Windows 10 Help with Booting into Windows

lugstory

New Member
Hello, I am a windows 10 user and about a year ago i have upgraded my 1 TB hard drive to an SSD, I have used a tool for that and it worked perfectly fine. The problem is that today, when I had both the SSD and the hard drive active in my system, I tried booting into the hard drive and it just hit me with a blue screen and from that point onward my whole system is gone.

Prior to this, I wanted to expand my C: drive, as the SSD had 1TB separated into C: and D:. I have read online that the way you do this is you have to shrink down the D: drive and then expand the C: drive. But after actually shrinking the D: i couldn't expand the C:, that's why I wanted to boot to the old hard drive - so I could access windows from a different partition and so I could expand it there. I have now removed the hard drive and I tried booting into the SSD that I thought I was booting into the whole time. It simply tells me an error message that a file is missing at E:/ (which is the directory where I had my booting files on the old hard drive.)

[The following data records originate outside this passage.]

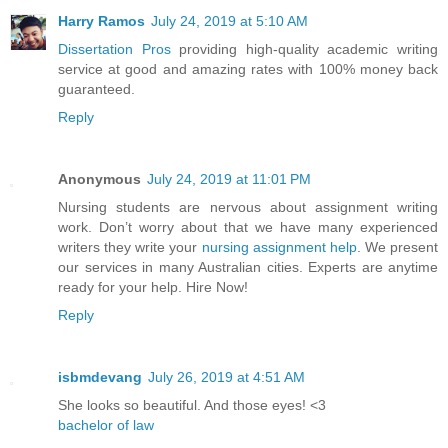
Harry Ramos
July 24, 2019 at 5:10 AM
Dissertation Pros
providing high-quality academic writing
service at good and amazing rates with 100% money back
guaranteed.
Reply
Anonymous
July 24, 2019 at 11:01 PM
Nursing students are nervous about assignment writing
work. Don’t worry about that we have many experienced
writers they write your
nursing assignment help
. We present
our services in many Australian cities. Experts are anytime
ready for your help. Hire Now!
Reply
isbmdevang
July 26, 2019 at 4:51 AM
She looks so beautiful. And those eyes! <3
bachelor of law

After this I plugged in a ubuntu flash disc and the disc is completely fine, It even lets me mount it. I will provide you with a screenshot and I will be very grateful for any help, as I don't want to waste a lot of data on my drive.
1685286738198.png
(Btw. excuse the foreign language in some parts)
As you can see, there is in fact a 500GB partition, which is my C: drive, then there's a 342 GB partition that used to be my D: drive :(
Thanks for reading and helping me overcome this issue.
 
Windows can be weird when it comes to booting. If there was an existing BCD store on an existing partition it is still likely using it for booting. Incorrectly manipulating the BCD share can break the boot process and getting things switched over is fairly technical.

The easier method would be to backup your data and remove/unplug the old disk and reinstall Windows on the SSD.
 
I replied just now to another similar thread elsewhere on this forum.

I suggest that you compare the UUIDs of both, your original (source) partition, and your cloned partition or drive for clash. Just look at both their UUIDs in the Disk Manager utility of the Ubuntu live disc which you booted with already.

If both their UUIDs are identical then the system itself will allow only one disk or partition to run / show. The simple solution is to generate a fresh UUID for the newer disk / partition. How to do that will depend on where you are performing that action -- the Ubuntu live disc, your Windows install which does boot, or... where? I would suggest doing this on the Linux Live disc if you are comfortable with Linux. A lot of 'googling' will be needed for the exact step by step instructions but the advantage is that you can just install the relevant tool or utility from repository/ies, .deb or wherever. The drawback could be working in the Linux terminal if you are not comfortable with that.